When demand declined, he began working to lock in contracts with local hospitals to buy a guaranteed amount of product going forward.

“We just need some sort of gauge of long-term commitment,” Allen said.

McDaniel’s St. Augustine Distillery, which opened in 2014, is known for its Florida cane vodka, rum made from Florida molasses and a variety of bourbons, which are aged for three or more years.
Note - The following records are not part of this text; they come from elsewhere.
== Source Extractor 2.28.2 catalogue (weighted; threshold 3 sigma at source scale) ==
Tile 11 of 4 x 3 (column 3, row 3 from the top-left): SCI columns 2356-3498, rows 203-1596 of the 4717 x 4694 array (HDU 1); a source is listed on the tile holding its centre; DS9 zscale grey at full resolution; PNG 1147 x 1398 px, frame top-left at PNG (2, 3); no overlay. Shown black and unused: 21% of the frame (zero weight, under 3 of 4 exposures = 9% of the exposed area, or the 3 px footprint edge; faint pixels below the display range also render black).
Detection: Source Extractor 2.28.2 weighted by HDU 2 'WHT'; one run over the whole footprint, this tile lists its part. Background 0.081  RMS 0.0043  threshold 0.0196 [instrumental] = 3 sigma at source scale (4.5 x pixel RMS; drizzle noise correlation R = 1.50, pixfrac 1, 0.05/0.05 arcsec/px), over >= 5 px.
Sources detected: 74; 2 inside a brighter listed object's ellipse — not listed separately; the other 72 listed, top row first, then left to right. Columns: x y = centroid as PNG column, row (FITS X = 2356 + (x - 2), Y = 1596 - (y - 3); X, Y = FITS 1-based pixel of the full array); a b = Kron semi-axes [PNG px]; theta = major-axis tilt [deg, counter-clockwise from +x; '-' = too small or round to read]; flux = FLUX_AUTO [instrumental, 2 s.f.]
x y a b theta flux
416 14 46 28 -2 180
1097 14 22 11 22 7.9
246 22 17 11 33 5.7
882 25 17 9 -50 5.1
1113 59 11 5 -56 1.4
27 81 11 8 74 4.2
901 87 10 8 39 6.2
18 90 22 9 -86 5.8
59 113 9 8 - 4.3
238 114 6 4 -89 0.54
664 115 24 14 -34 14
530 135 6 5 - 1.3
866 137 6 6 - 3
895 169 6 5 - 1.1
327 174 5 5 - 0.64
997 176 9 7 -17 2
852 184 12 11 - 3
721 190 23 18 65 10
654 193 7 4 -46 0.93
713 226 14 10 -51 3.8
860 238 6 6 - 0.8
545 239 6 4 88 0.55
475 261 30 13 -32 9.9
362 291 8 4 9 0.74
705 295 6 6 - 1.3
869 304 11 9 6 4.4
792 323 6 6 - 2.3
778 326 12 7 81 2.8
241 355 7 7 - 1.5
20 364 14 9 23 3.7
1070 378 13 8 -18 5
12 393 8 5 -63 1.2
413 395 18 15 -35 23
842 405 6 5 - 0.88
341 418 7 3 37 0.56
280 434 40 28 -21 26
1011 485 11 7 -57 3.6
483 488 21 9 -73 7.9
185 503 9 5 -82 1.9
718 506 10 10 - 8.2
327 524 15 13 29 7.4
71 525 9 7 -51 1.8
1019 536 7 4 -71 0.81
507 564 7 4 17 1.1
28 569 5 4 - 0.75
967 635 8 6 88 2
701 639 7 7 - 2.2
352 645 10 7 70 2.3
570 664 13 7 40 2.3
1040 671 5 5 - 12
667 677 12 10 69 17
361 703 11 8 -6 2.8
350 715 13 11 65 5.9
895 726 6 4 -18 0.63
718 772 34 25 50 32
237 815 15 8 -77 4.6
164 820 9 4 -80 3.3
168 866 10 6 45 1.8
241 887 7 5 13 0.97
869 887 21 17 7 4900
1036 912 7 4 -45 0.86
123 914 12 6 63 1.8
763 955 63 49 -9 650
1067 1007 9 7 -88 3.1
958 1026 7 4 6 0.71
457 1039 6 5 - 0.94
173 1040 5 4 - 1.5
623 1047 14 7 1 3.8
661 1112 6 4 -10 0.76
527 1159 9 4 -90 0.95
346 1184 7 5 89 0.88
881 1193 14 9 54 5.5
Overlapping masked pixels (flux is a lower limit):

One of the state’s larger craft distilleries, it has attracted tens of thousands of tourists every year to its headquarters, which once housed an ice manufacturing plant.

The business, which initially lost money, has been profitable since the bourbon finished aging nearly four years ago, McDaniel said. But when the pandemic hit, the packed tasting room and tours became just a memory. In April, McDaniel slashed advertising and furloughed about 15 of his more than 45 employees.

“It’s terrifying,” he said.

McDaniel said his sanitizer made enough to cover the cost of what he donated and a little more. In June, when demand dropped off, he stopped making it.

St. Augustine Distillery is now producing bourbon again — but it is seeing only half its normal amount of liquor sales.

“At the end of the day, our core business is making really great alcohol,” McDaniel said. “To be able to get back to business and have demand for that and to sell it profitably is what we’re all looking for right now.”